[[ Recorded data open ]]

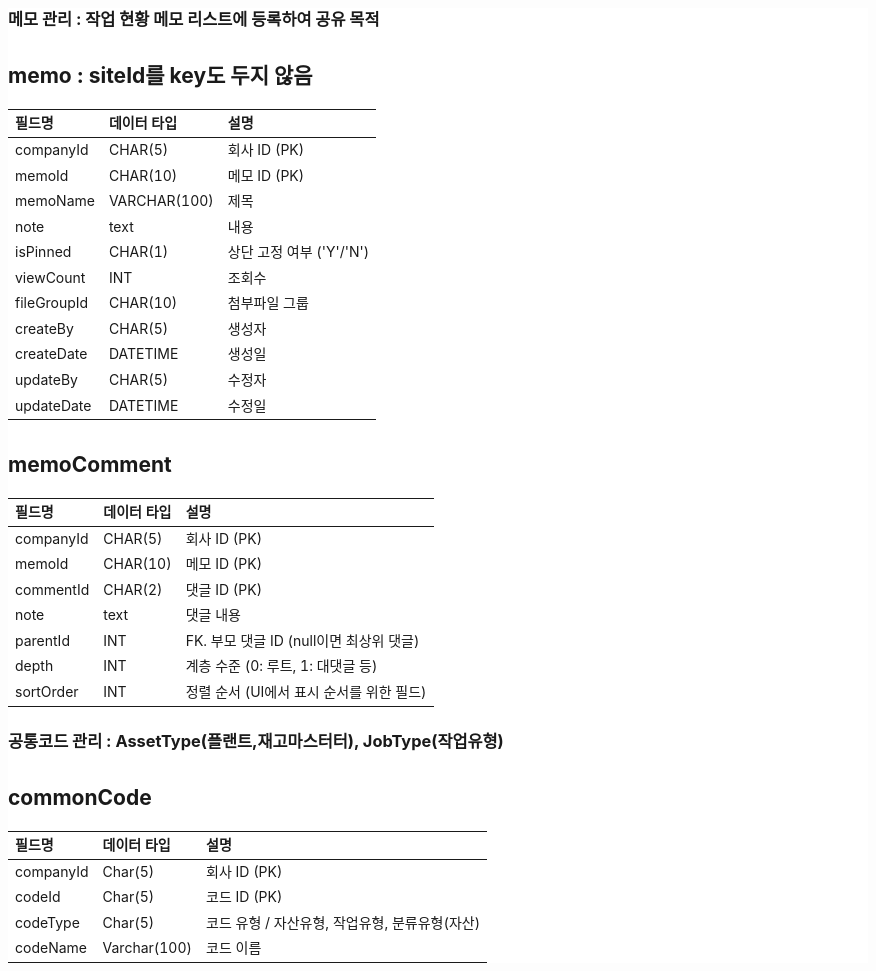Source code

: ### 메모 관리 : 작업 현황 메모 리스트에 등록하여 공유 목적 
## memo : siteId를 key도 두지 않음 

| 필드명      | 데이터 타입   | 설명                     |
|:------------|:-------------|:-------------------------|
| companyId   | CHAR(5)      | 회사 ID (PK)             |
| memoId      | CHAR(10)     | 메모 ID (PK)             |
| memoName    | VARCHAR(100) | 제목                     |
| note        | text         | 내용                     |
| isPinned    | CHAR(1)      | 상단 고정 여부 ('Y'/'N') |
| viewCount   | INT          | 조회수                   |
| fileGroupId | CHAR(10)     | 첨부파일 그룹            |
| createBy    | CHAR(5)      | 생성자                   |
| createDate  | DATETIME     | 생성일                   |
| updateBy    | CHAR(5)      | 수정자                   |
| updateDate  | DATETIME     | 수정일                   |

## memoComment

| 필드명    | 데이터 타입   | 설명                                     |
|:----------|:-------------|:-----------------------------------------|
| companyId | CHAR(5)      | 회사 ID (PK)                             |
| memoId    | CHAR(10)     | 메모 ID (PK)                             |
| commentId | CHAR(2)      | 댓글 ID (PK)                             |
| note      | text         | 댓글 내용                                |
| parentId  | INT          | FK. 부모 댓글 ID (null이면 최상위 댓글)  |
| depth     | INT          | 계층 수준 (0: 루트, 1: 대댓글 등)        |
| sortOrder | INT          | 정렬 순서 (UI에서 표시 순서를 위한 필드) |


### 공통코드 관리 : AssetType(플랜트,재고마스터터), JobType(작업유형)
## commonCode

| 필드명      | 데이터 타입   | 설명                                           |
|:------------|:-------------|:-----------------------------------------------|
| companyId   | Char(5)      | 회사 ID (PK)                                   |
| codeId      | Char(5)      | 코드 ID (PK)                                   |
| codeType    | Char(5)      | 코드 유형 / 자산유형, 작업유형, 분류유형(자산)       |
| codeName    | Varchar(100) | 코드 이름                                      |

[[ Recorded data closed ]]

**Your assignment**
Which lines in the rows above contain the string "memoId"? Extract each of them, treating uppercase and lowercase as different.

**Output of the exercise**
| memoId      | CHAR(10)     | 메모 ID (PK)             |
| memoId    | CHAR(10)     | 메모 ID (PK)                             |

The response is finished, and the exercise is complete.